In Table 2, we turn to the role of asymmetry in the rule, under the same inertial term and inflation threshold combinations as before but now assuming that the monetary authority responds to the output gap symmetrically. Thus, we assume as in Equation 1 that the monetary authority responds to both positive and negative output gaps with a coefficient of 1. Under the symmetric rules in Table 2, maximum inflation effects are slightly lower and liftoff from the ELB is delayed. In Figure 2, we report the simulated paths under a symmetric rule—circled solid line—and under an asymmetric rule—solid line—for the case with an inertia coefficient of 0.85 and an inflation threshold of 2.2. As shown in the upper panels, the simulated paths for unemployment and inflation are quite similar. However, the simulated path for the funds rate is steeper for a rule with a symmetric response to the output gap. The path for the funds rate is steeper because after liftoff, the output gap is positive and under a symmetric rule, the monetary authority responds to it by tightening. Under the asymmetric rule, the monetary authority does not respond to positive realizations of the gap by assumption, delivering a more accommodative path for the policy rate. Because inflation is slightly lower under the symmetric rule, lift-off from the effective lower bound is delayed. Conditional on our policy-rule specifications and the dataset used, our results point to little impact in terms of economic outcomes linked to the symmetry assumption in the policy rule. However, asymmetry could matter more in situations such as prolonged periods of positive output gaps and inflation around target.

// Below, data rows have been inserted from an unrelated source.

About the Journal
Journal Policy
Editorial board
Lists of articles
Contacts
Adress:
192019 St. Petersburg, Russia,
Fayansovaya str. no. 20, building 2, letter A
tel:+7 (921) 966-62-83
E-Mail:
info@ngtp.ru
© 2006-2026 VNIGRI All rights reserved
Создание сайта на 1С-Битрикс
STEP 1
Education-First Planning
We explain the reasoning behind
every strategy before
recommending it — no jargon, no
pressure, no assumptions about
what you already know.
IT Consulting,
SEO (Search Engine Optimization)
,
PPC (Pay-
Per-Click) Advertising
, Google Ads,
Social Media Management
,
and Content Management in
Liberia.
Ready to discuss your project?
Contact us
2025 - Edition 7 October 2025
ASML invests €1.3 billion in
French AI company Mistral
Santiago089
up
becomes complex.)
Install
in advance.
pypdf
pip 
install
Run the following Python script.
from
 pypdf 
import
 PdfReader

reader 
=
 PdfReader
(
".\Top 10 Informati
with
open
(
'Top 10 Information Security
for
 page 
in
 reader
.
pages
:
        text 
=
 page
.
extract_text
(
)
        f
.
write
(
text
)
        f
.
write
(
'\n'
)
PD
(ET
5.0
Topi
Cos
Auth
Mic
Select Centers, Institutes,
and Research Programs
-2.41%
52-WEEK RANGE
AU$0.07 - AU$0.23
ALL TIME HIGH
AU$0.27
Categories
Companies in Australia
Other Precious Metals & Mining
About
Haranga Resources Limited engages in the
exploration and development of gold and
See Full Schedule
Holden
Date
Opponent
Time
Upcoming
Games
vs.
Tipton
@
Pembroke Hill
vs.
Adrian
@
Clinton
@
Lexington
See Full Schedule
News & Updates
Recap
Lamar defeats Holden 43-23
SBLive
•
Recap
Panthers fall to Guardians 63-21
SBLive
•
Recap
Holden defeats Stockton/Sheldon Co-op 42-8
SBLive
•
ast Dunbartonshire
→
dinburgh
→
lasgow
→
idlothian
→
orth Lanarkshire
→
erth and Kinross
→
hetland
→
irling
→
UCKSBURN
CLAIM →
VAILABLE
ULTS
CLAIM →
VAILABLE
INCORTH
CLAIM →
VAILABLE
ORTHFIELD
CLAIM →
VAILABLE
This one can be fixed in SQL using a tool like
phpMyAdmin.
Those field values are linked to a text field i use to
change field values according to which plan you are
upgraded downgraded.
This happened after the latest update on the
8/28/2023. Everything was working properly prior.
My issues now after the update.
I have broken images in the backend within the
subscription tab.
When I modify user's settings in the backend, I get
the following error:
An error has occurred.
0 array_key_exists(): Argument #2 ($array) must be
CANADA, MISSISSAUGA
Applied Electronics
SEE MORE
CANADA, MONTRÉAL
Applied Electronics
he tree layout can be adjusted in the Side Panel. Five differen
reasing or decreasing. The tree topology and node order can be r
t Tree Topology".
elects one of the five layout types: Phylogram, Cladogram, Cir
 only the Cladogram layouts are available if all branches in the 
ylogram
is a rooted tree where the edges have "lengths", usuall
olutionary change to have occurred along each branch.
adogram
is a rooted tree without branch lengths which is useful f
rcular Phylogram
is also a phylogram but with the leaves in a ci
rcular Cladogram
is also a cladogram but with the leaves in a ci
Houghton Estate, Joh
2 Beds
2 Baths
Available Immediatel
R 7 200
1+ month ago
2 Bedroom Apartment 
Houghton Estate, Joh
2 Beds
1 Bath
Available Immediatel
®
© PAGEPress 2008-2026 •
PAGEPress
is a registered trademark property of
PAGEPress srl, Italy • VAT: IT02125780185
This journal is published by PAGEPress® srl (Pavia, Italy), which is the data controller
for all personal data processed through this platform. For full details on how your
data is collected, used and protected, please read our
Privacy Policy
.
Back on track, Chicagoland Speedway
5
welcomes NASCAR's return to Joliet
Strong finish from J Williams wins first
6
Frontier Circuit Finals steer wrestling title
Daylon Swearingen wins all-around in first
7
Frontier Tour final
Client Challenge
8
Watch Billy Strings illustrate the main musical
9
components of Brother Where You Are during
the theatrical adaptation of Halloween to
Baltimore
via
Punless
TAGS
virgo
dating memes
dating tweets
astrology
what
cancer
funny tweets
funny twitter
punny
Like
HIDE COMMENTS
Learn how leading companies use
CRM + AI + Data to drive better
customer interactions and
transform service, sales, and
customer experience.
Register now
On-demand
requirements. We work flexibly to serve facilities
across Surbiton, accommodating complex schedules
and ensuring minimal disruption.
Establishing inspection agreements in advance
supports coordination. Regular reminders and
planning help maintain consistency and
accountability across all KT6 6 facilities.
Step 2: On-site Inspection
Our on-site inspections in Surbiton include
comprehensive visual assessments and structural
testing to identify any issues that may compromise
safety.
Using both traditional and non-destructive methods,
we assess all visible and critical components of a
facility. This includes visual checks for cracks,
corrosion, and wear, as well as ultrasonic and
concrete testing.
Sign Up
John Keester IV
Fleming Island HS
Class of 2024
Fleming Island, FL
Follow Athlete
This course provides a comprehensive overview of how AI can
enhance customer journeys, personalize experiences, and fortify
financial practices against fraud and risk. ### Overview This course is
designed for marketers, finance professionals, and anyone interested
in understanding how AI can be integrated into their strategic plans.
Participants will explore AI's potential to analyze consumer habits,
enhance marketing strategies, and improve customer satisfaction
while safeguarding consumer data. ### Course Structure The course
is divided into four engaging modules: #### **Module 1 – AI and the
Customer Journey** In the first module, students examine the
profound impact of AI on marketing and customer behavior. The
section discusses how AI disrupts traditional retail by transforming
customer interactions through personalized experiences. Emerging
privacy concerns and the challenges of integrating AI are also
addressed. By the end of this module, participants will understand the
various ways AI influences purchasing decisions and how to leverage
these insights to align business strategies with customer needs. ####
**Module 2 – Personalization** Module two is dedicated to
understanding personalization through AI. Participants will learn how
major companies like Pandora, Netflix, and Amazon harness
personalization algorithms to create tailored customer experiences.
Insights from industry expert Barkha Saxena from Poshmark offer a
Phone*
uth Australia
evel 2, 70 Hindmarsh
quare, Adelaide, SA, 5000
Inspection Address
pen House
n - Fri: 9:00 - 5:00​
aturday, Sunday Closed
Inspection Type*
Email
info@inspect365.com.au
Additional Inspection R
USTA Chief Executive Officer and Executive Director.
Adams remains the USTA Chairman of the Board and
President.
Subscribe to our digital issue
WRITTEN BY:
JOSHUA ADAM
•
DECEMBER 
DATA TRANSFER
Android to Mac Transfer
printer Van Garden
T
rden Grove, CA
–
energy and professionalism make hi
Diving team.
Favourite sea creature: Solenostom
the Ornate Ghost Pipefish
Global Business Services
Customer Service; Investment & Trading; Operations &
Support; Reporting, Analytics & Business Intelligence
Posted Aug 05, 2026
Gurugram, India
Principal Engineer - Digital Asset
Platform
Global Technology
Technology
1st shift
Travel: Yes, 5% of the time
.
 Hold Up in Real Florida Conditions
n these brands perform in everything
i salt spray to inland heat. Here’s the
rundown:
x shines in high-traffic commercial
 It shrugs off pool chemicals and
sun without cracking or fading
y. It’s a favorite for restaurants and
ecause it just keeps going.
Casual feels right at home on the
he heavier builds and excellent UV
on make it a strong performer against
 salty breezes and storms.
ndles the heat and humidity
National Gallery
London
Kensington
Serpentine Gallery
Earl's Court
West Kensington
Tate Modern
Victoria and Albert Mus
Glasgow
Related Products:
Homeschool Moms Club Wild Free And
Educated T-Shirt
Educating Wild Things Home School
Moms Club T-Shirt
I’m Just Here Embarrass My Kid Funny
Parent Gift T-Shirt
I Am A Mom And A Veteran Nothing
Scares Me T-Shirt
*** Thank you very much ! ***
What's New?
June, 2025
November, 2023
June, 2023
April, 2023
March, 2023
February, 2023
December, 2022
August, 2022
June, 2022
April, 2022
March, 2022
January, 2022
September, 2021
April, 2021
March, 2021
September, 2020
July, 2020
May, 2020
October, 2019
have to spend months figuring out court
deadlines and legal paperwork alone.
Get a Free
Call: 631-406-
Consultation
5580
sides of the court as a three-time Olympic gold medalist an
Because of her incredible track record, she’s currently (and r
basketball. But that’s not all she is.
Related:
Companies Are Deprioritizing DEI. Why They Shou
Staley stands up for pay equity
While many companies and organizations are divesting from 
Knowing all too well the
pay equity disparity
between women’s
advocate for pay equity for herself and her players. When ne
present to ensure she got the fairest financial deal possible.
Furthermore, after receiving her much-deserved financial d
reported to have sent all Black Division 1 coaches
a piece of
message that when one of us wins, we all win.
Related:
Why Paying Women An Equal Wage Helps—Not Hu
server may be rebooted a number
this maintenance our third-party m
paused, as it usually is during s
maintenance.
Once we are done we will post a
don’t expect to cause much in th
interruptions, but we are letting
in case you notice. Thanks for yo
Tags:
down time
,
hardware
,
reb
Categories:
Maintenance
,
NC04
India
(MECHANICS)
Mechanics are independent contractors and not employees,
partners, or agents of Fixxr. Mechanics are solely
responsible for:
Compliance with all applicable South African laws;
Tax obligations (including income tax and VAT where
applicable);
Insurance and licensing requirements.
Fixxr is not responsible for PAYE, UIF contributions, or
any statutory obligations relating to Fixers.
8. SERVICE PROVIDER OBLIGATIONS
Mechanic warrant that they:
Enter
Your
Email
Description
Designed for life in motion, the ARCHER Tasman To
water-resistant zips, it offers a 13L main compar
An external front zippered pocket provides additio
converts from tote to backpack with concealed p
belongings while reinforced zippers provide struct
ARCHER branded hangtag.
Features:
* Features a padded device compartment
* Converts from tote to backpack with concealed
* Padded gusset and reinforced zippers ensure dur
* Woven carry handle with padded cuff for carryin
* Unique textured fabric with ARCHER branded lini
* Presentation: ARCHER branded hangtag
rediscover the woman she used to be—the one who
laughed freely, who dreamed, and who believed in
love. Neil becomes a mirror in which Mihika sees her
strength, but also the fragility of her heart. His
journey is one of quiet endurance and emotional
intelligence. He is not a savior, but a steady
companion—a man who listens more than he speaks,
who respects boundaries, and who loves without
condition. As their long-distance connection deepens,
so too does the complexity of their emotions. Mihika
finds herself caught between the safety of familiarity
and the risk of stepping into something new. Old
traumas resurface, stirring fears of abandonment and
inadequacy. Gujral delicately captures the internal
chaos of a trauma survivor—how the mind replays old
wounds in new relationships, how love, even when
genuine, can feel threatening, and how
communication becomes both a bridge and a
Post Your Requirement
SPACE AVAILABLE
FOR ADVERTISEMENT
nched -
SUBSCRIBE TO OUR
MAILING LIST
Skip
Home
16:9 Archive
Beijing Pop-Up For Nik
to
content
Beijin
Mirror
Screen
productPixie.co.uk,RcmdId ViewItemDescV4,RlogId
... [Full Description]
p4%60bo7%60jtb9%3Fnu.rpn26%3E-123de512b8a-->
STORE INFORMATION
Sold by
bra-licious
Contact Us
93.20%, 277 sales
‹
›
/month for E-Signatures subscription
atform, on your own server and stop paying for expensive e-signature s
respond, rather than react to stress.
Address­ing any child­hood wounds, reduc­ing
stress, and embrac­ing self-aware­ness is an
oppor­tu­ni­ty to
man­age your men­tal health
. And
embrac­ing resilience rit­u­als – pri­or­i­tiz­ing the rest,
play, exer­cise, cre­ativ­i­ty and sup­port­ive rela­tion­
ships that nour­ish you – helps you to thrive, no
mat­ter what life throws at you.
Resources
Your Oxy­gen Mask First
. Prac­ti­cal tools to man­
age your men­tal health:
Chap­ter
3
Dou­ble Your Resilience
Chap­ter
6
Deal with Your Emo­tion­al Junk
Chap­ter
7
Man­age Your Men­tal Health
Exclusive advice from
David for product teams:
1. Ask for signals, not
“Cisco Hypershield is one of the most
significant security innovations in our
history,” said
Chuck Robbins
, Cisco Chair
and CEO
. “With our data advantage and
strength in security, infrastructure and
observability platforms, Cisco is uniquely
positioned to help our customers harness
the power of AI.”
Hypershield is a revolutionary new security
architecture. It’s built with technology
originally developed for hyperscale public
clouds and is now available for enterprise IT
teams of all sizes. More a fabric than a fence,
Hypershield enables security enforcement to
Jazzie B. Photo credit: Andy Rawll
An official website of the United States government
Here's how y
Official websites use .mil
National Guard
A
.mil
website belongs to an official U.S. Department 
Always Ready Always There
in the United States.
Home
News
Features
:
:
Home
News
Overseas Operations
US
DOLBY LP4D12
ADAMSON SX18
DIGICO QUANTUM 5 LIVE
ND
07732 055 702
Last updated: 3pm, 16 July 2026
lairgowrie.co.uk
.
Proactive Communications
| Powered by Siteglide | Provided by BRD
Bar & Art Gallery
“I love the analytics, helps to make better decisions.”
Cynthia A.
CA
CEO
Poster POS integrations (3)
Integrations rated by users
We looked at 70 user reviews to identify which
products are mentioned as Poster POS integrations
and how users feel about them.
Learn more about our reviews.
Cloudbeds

Table 2: Results under symmetric rules

We summarize our results as follows:

1. Under a 2 percent inflation threshold and a moderate degree of inertia in the policy rule (ρ=0.85), inflation only very modestly exceeds the FOMC's inflation objective.
2. Either a slightly higher inflation threshold (2.2 percent) or a higher degree of policy-rule inertia (ρ=0.94) can lead to a modest overshooting of inflation, with inflation reaching 2.2 percent and averaging slightly higher than 2 percent over the decade ending 2030.
3. We find in these simulations that the asymmetry of the reaction to the output gap in the policy rule has only a modest effect on outcomes for unemployment and inflation. However, this feature could matter more in other settings, such as under prolonged periods of positive output gaps.

Figure 2. Simulated paths under Taylor 99 with 2.2 percent inflation threshold: asymmetric vs symmetric rule

References

Brayton, Flint, Thomas Laubach, and David Reifschneider (2014), "The FRB/US Model: A Tool for Macroeconomic Policy Analysis," FEDS Notes. Washington: Board of Governors of the Federal Reserve System, April 03, 2014.

Clarida, Richard H. (2021), "The Federal Reserve's New Framework: Context and Consequences," speech delivered at "The Road Ahead for Central Banks," a seminar sponsored by the Hoover Economic Policy Working Group, Hoover Institution, Stanford University, January 13 (via webcast).

Federal Open Market Committee (2020), "Statement on Longer-Run Goals and Monetary Policy Strategy".

Federal Open Market Committee (2021), Monetary Policy Report, February 19.

Yellen, Janet L. (2017), "The Economic Outlook and the Conduct of Monetary Policy," speech delivered at the Stanford Institute for Economic Policy Research, Stanford University, January 19.